How far will reporters go to get a juicy story: How low will they go? How many rules will they break? How many sacred cows will they make into hamburger? Reporter Riccardo Bocca of L'Espresso is attracting worldwide attention from Catholic media outlets and bloggers. Bocca stealthily visited confessionals at 24 Catholic churches in Rome, Turin, Naples, Milan and Palermo, and lied to each priest he visited, manufacturing false confessions for various sins. He said he wanted to show the disparity between what the church teaches and what priests do. Would they conform to Catholic teaching or slip out of orthodoxy to show sympathy? Bocca found priests who would step away from orthodoxy, although not on abortion.
Fox News explained that the official Vatican newspaper, L'Osservatore Romano, was furious: "Shame! There is no other word to express our distress toward an operation that was disgusting, worthless, disrespectful and particularly offensive," the Vatican's paper said in an editorial headlined "Fake confessions in search of a shameful scoop." (Philip Pullella at Reuters also had a story.) I can't imagine even many "secular progressive" reporters finding it ethical to lie your face off in a supposedly sacred ritual.

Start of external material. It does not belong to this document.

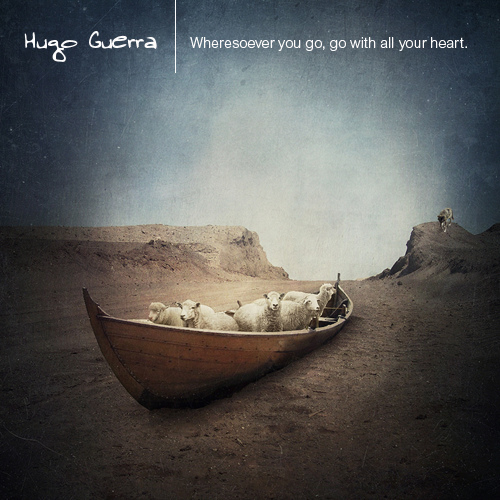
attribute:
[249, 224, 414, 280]
opening — large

Catholic blogger Mark Shea headlined his post From our "Take Off 50 IQ Points Whenever the Press Talks about Religion" File. His take is just as sharp as the headline:
So some jackass reporter goes around to different churches, lies about various sins and ethical conundrums in the confessional, gets 24 different pieces of advice from 24 priests and then compares them to what he calls the "official teaching" of the Church. Then he writes a "Gotcha" article which proves that priests are not computers dispensing dogmatic formulae, but shepherds who, within their varying abilities and limits, try to mercifully help struggling people do the best they can in living up the admittedly hard ideals of the Faith. Of course, he doesn't realize that's what he proves. He *thinks* he's proving that the Catholic Faith is crap, which shows what a jackass he is.
He also proves that he is a liar and a jerk, not to mention a blasphemer. I generally think it unwise to try to learn the truth about plumbing from liars, much less the truth about something weighty like a religion. I also think it unwise to try to learn the Catholic faith from people who neither understand nor believe it.
"Dishonest and despicable," said blogger Amy Welborn, linking to Mollie Z. Hemingway (an astute Lutheran) at Get Religion:
Absolution in the Christian Church was instituted by Jesus Christ. Through it, a penitent receives forgiveness of sins and strengthening of faith. In the Catholic Church, one of the elements of the sacrament of penance is that the penitent presents himself to a priest and accuses himself of sins. In Catholic teaching, it is necessary that penitents be truly sorrowful for their sins.
For Catholics, it’s not just about “telling of one’s sins.” Without sincere sorrow and a resolve to make amends, confession avails nothing, the absolution has no effect and the guilt of the sinner is greater than before.
So Bocca will have a lot to talk about with a priest should he ever desire to make an honest confession.
What’s frustrating is how irresponsibly Bocca and his paper used their power. They hoped to incite and inflame rather than edify and inform. The premise for the article was interesting and valid. The means by which the reporter researched the story were unethical and unnecessary.
Exactly. Orthodox Christians and especially Catholics would be interested in how priests and bishops would split from the Church -- in public speeches or in response to journalistic inquiries -- but not by violating the confessional seal with scummy falsehoods and even scummier reporting.